■ **EXERCISE GOAL**: Starting from the line containing "right elbow: (424, 277)", write out the rest of the entries exactly, through the final line, including nothing else.

■ **AVAILABLE RECORDS**:
_____

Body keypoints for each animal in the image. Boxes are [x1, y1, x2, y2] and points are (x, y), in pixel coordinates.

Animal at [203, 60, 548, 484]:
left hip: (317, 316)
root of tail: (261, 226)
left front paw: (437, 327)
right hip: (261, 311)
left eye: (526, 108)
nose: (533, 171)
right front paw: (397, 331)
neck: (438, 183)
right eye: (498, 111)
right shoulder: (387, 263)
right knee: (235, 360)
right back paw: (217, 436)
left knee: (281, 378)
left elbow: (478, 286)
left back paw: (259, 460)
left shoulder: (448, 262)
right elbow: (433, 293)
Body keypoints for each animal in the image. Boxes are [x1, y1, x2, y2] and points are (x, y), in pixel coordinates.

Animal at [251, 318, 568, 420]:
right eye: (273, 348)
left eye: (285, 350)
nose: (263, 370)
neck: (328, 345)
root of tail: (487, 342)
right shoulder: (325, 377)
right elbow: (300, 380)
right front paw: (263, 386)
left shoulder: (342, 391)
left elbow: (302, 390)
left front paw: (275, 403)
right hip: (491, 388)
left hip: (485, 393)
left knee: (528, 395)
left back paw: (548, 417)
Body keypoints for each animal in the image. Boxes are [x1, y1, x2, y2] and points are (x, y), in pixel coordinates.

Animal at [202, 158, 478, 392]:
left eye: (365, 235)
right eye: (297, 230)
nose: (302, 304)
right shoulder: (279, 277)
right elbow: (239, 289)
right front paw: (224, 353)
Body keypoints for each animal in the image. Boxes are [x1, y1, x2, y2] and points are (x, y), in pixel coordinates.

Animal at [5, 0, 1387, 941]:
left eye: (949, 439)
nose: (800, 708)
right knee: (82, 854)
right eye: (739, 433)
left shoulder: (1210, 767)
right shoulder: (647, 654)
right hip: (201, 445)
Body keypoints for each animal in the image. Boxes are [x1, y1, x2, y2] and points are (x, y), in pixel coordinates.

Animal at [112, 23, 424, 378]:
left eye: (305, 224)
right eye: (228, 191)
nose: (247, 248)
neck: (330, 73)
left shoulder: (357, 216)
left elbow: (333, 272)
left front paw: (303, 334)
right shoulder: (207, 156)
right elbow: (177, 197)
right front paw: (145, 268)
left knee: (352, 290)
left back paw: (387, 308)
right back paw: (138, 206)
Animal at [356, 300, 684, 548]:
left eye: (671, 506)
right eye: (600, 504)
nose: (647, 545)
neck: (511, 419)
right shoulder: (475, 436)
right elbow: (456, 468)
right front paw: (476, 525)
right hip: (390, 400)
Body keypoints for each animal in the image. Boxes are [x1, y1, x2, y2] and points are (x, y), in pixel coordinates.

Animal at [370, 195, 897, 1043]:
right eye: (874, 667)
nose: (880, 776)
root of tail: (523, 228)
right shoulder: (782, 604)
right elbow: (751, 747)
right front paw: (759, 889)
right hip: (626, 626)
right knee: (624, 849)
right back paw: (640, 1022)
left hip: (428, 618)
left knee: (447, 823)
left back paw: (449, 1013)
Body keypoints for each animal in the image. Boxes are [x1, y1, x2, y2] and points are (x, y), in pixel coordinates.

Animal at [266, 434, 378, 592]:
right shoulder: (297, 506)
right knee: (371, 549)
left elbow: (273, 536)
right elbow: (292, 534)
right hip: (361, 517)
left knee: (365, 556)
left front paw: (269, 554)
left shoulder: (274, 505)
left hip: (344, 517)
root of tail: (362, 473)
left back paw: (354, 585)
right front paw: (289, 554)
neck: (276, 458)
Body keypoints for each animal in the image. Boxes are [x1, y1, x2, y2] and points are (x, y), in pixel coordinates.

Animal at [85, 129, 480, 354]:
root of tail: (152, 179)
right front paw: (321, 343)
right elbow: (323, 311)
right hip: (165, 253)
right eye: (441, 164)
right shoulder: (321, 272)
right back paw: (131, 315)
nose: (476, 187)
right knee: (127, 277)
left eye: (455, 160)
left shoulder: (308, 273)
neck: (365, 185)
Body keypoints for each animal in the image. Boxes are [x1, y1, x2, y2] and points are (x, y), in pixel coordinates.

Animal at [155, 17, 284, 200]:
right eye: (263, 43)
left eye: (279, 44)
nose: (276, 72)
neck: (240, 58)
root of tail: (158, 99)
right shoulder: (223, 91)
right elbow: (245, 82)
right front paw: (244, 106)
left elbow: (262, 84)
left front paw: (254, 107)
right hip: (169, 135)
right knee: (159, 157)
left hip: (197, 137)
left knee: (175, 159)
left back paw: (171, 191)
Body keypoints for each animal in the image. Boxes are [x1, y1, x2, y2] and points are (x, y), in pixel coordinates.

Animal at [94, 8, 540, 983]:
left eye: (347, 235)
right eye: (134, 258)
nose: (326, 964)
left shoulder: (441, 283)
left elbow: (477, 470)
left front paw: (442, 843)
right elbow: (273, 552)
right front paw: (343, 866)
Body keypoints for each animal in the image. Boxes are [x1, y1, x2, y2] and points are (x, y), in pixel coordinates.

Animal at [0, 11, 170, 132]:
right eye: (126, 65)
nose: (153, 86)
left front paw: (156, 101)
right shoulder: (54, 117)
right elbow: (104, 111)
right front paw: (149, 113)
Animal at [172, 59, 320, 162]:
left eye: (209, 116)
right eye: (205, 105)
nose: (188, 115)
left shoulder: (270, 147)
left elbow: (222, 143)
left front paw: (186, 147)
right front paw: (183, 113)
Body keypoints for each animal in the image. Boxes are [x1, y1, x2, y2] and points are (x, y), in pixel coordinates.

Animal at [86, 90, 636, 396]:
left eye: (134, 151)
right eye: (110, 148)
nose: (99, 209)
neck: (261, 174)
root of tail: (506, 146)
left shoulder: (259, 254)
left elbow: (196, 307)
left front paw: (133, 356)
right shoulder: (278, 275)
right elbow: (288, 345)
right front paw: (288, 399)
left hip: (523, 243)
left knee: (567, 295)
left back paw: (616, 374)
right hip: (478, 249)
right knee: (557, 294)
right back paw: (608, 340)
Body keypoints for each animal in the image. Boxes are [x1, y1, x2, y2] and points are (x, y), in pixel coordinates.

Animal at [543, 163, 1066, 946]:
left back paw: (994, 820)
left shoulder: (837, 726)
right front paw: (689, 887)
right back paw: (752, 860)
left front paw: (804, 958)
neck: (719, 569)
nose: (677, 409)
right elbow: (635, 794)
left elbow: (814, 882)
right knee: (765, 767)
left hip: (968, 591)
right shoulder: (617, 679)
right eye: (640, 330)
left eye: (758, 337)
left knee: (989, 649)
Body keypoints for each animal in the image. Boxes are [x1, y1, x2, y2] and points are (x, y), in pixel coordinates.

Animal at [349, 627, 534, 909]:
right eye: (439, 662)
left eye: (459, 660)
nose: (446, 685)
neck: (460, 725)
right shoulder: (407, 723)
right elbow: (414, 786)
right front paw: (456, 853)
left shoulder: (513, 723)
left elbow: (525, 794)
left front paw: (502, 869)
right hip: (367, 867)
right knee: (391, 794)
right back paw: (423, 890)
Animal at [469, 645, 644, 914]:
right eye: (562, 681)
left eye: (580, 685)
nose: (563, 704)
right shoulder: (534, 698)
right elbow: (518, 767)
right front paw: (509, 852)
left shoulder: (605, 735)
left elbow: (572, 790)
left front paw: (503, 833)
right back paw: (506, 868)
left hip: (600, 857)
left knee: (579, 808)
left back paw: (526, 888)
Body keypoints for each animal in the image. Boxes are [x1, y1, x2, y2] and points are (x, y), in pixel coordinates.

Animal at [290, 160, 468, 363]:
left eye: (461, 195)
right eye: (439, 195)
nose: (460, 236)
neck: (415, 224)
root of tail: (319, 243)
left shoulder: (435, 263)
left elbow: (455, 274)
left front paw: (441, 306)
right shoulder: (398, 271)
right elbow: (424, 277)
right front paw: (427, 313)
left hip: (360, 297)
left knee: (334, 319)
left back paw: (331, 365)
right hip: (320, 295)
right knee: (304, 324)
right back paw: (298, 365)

_____

■ **COMPLETED EXERCISE**:
right elbow: (424, 277)
right front paw: (427, 313)
left hip: (360, 297)
left knee: (334, 319)
left back paw: (331, 365)
right hip: (320, 295)
right knee: (304, 324)
right back paw: (298, 365)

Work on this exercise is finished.